Collected data entries:
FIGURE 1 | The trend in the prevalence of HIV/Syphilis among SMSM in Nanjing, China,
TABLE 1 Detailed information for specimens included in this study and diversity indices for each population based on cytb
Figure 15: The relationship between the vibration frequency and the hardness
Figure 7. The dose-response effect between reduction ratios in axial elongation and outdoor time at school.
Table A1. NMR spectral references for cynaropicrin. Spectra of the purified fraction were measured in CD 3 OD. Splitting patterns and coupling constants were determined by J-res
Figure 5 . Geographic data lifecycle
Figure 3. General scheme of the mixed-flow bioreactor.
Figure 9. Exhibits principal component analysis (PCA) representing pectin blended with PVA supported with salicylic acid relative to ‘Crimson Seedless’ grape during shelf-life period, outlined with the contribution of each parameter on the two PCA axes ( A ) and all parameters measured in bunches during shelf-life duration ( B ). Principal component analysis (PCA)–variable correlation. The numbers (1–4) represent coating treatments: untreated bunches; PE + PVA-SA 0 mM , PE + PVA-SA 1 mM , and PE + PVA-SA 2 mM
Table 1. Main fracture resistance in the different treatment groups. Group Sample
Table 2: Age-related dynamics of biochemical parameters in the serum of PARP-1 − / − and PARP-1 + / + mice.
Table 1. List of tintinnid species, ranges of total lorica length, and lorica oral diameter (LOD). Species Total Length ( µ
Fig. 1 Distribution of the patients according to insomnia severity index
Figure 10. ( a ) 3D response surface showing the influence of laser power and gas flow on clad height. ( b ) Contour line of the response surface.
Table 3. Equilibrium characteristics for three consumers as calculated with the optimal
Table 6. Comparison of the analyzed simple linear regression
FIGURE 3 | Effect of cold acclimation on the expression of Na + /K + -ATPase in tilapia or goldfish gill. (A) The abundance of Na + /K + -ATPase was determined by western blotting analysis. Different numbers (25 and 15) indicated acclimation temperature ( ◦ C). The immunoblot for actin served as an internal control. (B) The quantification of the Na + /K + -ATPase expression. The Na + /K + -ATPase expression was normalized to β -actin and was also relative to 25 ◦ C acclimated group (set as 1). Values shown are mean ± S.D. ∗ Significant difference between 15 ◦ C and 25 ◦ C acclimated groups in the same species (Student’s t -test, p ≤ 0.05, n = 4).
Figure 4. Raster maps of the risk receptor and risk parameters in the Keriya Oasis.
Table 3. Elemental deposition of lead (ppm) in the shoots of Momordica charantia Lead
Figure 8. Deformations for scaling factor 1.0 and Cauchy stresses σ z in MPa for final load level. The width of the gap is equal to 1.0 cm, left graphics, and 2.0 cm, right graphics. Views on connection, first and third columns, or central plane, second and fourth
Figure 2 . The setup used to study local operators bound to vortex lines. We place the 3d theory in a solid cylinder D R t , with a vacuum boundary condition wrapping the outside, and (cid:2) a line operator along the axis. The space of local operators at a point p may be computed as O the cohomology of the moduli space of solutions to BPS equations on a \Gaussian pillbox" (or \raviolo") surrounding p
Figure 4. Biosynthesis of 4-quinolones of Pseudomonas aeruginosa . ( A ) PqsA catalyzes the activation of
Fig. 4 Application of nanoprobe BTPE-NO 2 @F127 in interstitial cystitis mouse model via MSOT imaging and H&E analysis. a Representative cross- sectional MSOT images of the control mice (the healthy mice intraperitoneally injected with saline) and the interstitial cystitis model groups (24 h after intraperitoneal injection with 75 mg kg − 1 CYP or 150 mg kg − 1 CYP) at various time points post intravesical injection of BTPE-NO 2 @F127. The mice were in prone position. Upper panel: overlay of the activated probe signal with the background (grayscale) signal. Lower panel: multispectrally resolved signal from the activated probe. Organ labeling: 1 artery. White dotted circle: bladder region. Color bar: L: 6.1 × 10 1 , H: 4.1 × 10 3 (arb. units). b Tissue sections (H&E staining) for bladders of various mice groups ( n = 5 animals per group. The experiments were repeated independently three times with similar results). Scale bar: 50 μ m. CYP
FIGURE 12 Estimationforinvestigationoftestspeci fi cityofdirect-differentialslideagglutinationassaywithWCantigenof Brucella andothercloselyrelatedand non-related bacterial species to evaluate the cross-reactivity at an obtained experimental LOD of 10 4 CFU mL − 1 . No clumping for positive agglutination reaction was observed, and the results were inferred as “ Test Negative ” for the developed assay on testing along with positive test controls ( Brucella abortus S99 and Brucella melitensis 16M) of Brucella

Exercise: From the data above, output only the lines between the line containing "Figure 15: The" and the line containing "Figure 7. The", inclusive, exactly as written.

Task solution:
Figure 15: The relationship between the vibration frequency and the hardness
Figure 7. The dose-response effect between reduction ratios in axial elongation and outdoor time at school.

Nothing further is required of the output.